▶ [Directions]
Rewrite the lines from the start of the records through the line containing "styles, from vibrant" as a numbered list, leaving out any blank lines.

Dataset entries
________

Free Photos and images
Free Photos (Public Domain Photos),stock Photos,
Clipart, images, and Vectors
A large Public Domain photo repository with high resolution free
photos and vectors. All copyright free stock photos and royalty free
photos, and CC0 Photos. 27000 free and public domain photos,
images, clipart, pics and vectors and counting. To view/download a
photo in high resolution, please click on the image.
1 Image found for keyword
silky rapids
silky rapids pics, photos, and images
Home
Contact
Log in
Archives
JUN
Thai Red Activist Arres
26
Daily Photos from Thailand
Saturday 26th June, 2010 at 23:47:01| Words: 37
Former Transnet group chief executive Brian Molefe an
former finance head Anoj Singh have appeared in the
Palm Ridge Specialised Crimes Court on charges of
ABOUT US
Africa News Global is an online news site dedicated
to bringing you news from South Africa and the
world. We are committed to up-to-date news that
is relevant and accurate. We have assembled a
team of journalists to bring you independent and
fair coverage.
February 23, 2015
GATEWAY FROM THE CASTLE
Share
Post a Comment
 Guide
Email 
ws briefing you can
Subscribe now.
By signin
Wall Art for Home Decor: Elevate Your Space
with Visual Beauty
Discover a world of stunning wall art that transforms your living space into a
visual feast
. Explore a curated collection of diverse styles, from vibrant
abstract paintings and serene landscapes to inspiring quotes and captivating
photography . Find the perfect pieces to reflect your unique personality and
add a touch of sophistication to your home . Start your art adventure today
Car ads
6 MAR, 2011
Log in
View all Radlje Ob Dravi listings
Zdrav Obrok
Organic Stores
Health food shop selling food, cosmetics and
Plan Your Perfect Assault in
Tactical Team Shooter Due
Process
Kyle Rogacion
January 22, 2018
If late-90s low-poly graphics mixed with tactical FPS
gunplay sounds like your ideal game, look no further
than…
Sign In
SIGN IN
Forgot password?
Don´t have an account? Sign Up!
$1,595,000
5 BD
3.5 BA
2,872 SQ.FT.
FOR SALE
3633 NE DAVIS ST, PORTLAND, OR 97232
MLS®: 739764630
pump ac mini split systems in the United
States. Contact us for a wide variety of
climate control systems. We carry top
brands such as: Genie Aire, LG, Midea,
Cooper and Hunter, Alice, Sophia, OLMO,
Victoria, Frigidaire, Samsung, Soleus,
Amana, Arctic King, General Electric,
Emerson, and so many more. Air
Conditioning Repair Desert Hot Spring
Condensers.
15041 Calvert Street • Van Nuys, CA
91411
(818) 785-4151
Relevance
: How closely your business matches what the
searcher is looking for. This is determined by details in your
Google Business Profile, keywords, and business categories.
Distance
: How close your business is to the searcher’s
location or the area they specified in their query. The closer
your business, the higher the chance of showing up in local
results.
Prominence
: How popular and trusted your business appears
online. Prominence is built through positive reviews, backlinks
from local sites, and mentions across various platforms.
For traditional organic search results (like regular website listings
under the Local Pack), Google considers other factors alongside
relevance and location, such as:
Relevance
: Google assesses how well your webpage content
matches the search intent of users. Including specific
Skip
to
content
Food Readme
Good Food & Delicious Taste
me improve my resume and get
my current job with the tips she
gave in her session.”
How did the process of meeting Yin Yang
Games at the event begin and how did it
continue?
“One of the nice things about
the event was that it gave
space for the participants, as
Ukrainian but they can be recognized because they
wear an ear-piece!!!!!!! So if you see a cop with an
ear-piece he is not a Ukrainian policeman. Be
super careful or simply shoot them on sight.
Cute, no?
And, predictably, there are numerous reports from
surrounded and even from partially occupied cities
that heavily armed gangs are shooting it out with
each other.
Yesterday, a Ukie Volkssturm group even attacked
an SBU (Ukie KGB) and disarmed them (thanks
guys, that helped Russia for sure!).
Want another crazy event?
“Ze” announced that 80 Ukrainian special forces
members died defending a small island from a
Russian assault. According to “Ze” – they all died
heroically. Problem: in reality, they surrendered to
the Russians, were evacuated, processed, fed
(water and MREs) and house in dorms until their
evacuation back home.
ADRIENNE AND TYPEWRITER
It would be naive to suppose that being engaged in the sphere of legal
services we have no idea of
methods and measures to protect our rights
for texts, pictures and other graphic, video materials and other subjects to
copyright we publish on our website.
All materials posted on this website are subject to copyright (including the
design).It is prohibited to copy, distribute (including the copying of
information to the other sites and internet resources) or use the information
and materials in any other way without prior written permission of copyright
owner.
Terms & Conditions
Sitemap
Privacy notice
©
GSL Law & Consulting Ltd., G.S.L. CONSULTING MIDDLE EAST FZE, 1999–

________

▶ [Response to the exercise]
1. Free Photos and images
2. Free Photos (Public Domain Photos),stock Photos,
3. Clipart, images, and Vectors
4. A large Public Domain photo repository with high resolution free
5. photos and vectors. All copyright free stock photos and royalty free
6. photos, and CC0 Photos. 27000 free and public domain photos,
7. images, clipart, pics and vectors and counting. To view/download a
8. photo in high resolution, please click on the image.
9. 1 Image found for keyword
10. silky rapids
11. silky rapids pics, photos, and images
12. Home
13. Contact
14. Log in
15. Archives
16. JUN
17. Thai Red Activist Arres
18. 26
19. Daily Photos from Thailand
20. Saturday 26th June, 2010 at 23:47:01| Words: 37
21. Former Transnet group chief executive Brian Molefe an
22. former finance head Anoj Singh have appeared in the
23. Palm Ridge Specialised Crimes Court on charges of
24. ABOUT US
25. Africa News Global is an online news site dedicated
26. to bringing you news from South Africa and the
27. world. We are committed to up-to-date news that
28. is relevant and accurate. We have assembled a
29. team of journalists to bring you independent and
30. fair coverage.
31. February 23, 2015
32. GATEWAY FROM THE CASTLE
33. Share
34. Post a Comment
35.  Guide
36. Email 
37. ws briefing you can
38. Subscribe now.
39. By signin
40. Wall Art for Home Decor: Elevate Your Space
41. with Visual Beauty
42. Discover a world of stunning wall art that transforms your living space into a
43. visual feast
44. . Explore a curated collection of diverse styles, from vibrant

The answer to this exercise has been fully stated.